For Penetration Testers

This case study illustrates the immense value of enumeration. During authorized assessments:

  1. Check Shodan/Censys for the client's external IP ranges to identify exposed services that may have been overlooked.
  2. Scan for database ports (27017, 9200, 6379, 5984, 9042, 5432, 3306) on all in-scope networks.
  3. Attempt unauthenticated connections to any discovered database services.
  4. Document the data exposure — not just that the database is accessible, but what types of data it contains and the potential business impact.

💡 MedSecure Scenario: During the MedSecure external assessment, a Shodan search reveals an Elasticsearch instance on port 9200 associated with one of MedSecure's development servers. The instance is accessible without authentication and contains a development copy of patient records. This is classified as a critical finding — it represents both a HIPAA violation and a patient privacy breach.

The Ongoing Challenge

Despite years of high-profile incidents, the problem persists. As of 2024, Shodan queries for exposed MongoDB and Elasticsearch instances still return tens of thousands of results. The reasons are structural:

  • Cloud makes deployment easy — but security is not automatic.
  • Default configurations prioritize convenience over security.
  • Rapid development cycles leave security as an afterthought.
  • Lack of monitoring means exposures go undetected for months or years.

Internet-wide scanning tools like Shodan and Censys have made the Internet more transparent. This transparency is a double-edged sword: it enables researchers to find and report exposures, but it also enables attackers to find and exploit them. The race between discovery and remediation continues.

Discussion Questions

  1. Shodan and Censys make Internet-wide scanning data available to anyone. Should access to these tools be restricted? What would be the consequences of restricting versus not restricting access?

  2. Many of the exposed databases were discovered by independent security researchers who then attempted responsible disclosure. However, some organizations responded with legal threats rather than gratitude. How should the security community handle this tension?

  3. Should database vendors be held liable for default configurations that lead to data exposure? Should cloud providers bear responsibility for not flagging obviously exposed services?

  4. If you discovered an exposed database containing medical records during an authorized penetration test, but the database belongs to a different organization than your client, what would you do?
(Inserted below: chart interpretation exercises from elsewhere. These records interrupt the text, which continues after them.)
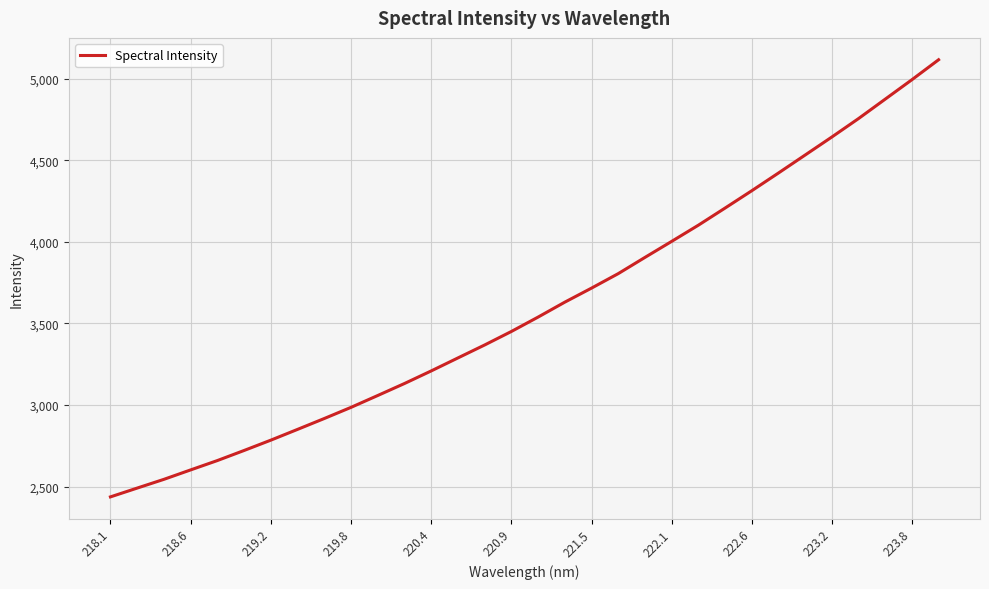

Count the number of data series in this chart.

1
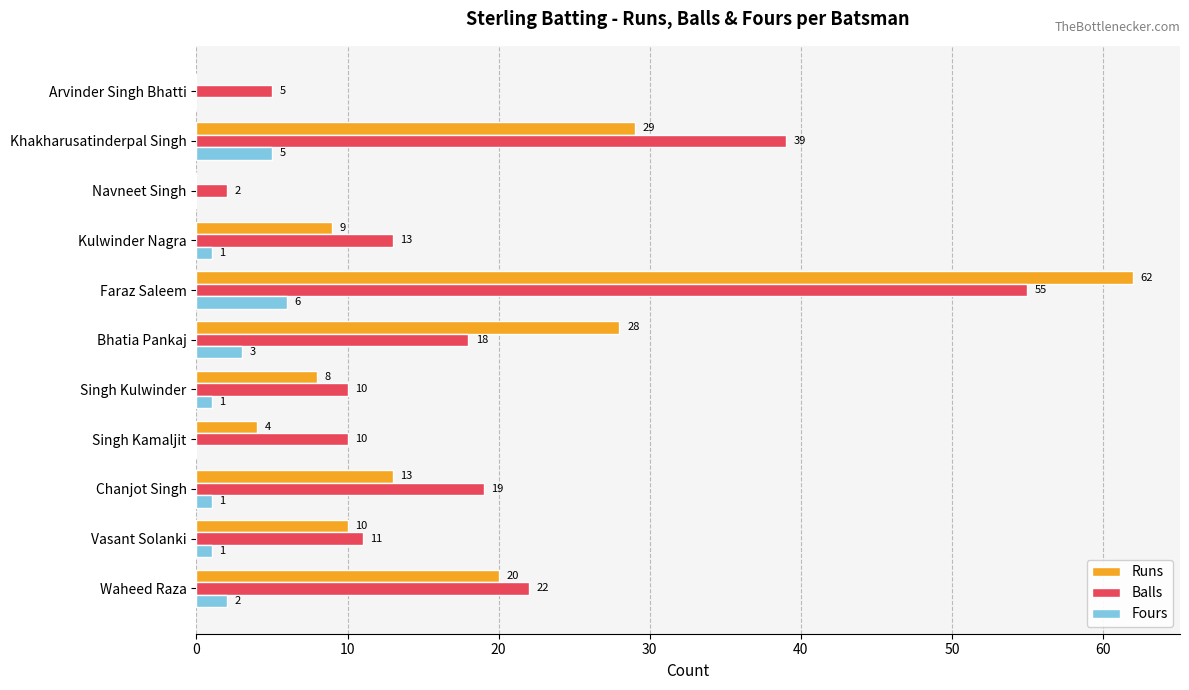

Is the value of Runs at Chanjot Singh greater than the value of Balls at Vasant Solanki?

Yes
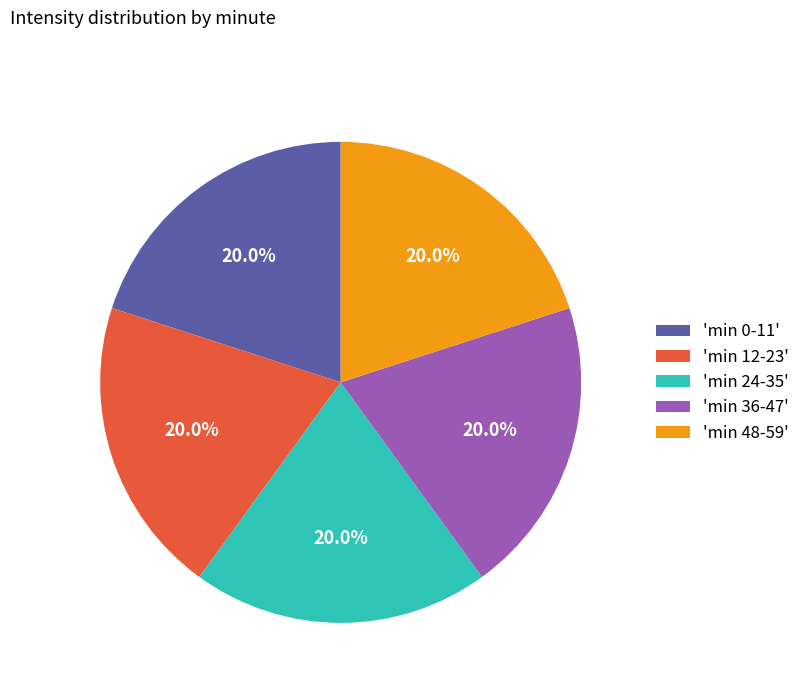

Is there a majority slice in this chart?

No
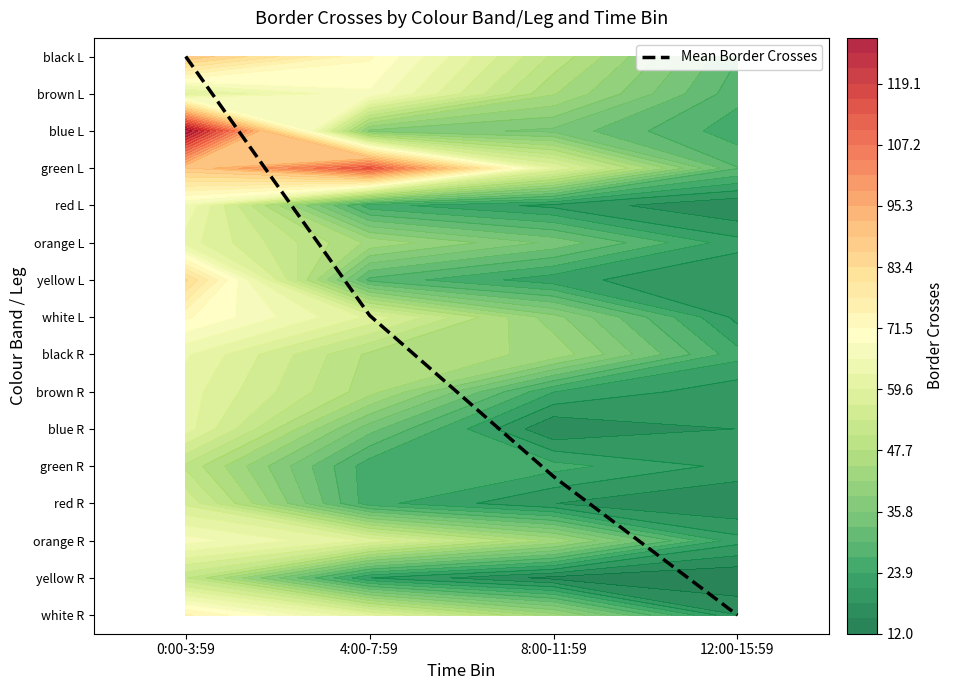

What is the change in value from 4:00-7:59 to 8:00-11:59?

-4.3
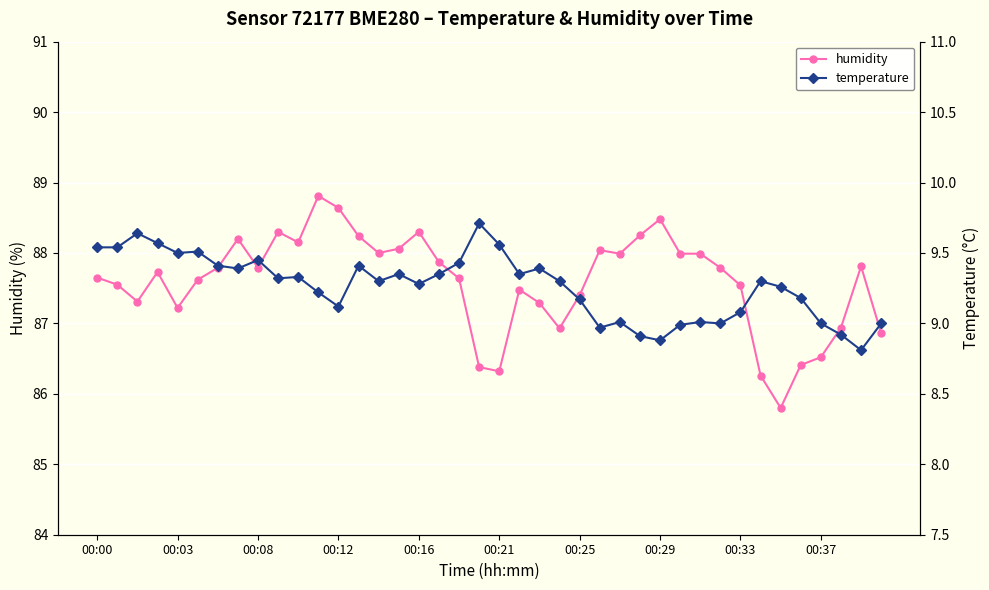

What is the minimum value for humidity?

85.8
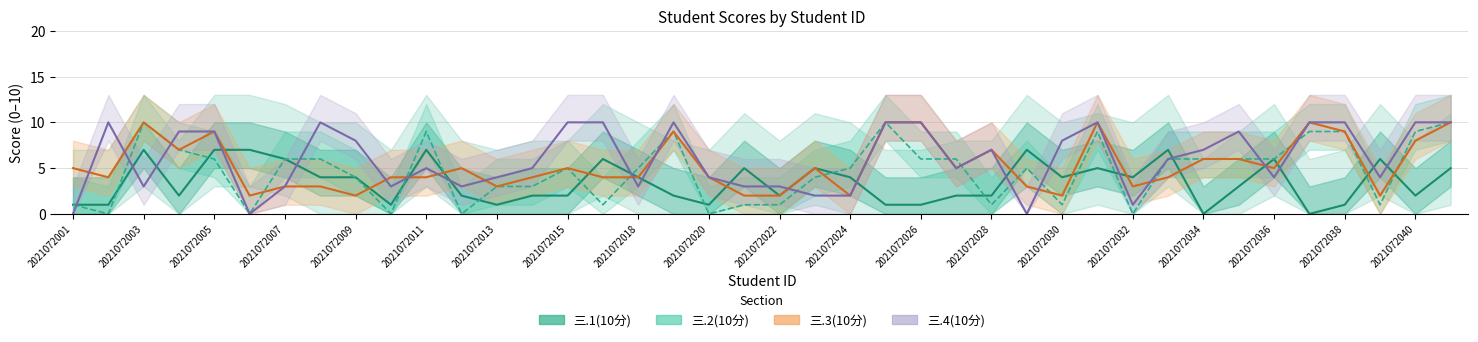

Does the chart display data point markers on the line(s)?

No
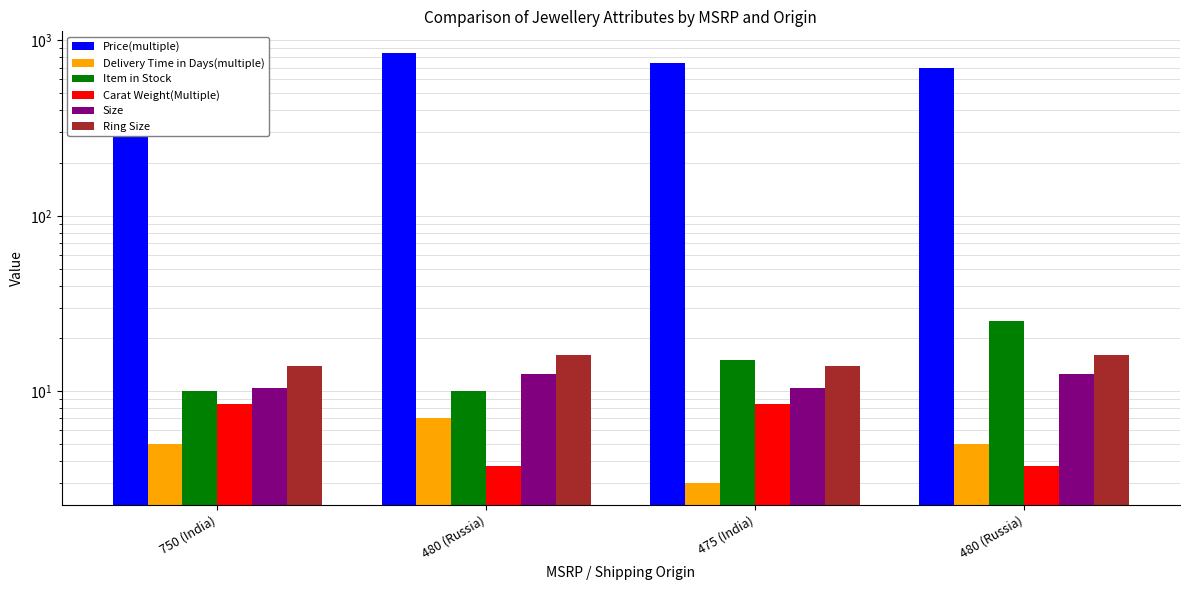

At 750 (India), list the series in order from smallest to largest.

Delivery Time in Days(multiple), Carat Weight(Multiple), Item in Stock, Size, Ring Size, Price(multiple)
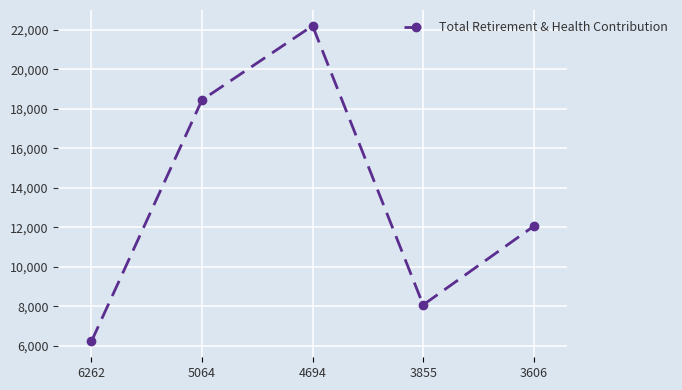

Reading left to right, list all the values displayed in this chart.

6210	18440	22198	8063	12048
  5. How does the pattern of MongoDB/Elasticsearch exposure relate to the broader concept of "shifting security left" in the development lifecycle?

Key Takeaways

  • Default configurations kill security. MongoDB and Elasticsearch both defaulted to binding on all interfaces without authentication, directly leading to billions of exposed records.
  • Shodan and Censys transform Internet-wide scanning from a research curiosity into a practical security tool. Any exposed service will be indexed and discoverable within hours.
  • Enumeration reveals data exposure. The ability to connect to a database and enumerate its contents is the same skill used by both researchers and attackers.
  • Cloud deployment amplifies risk when security controls are not configured alongside infrastructure.
  • Continuous monitoring of your external attack surface (including Shodan/Censys monitoring) is essential for any organization.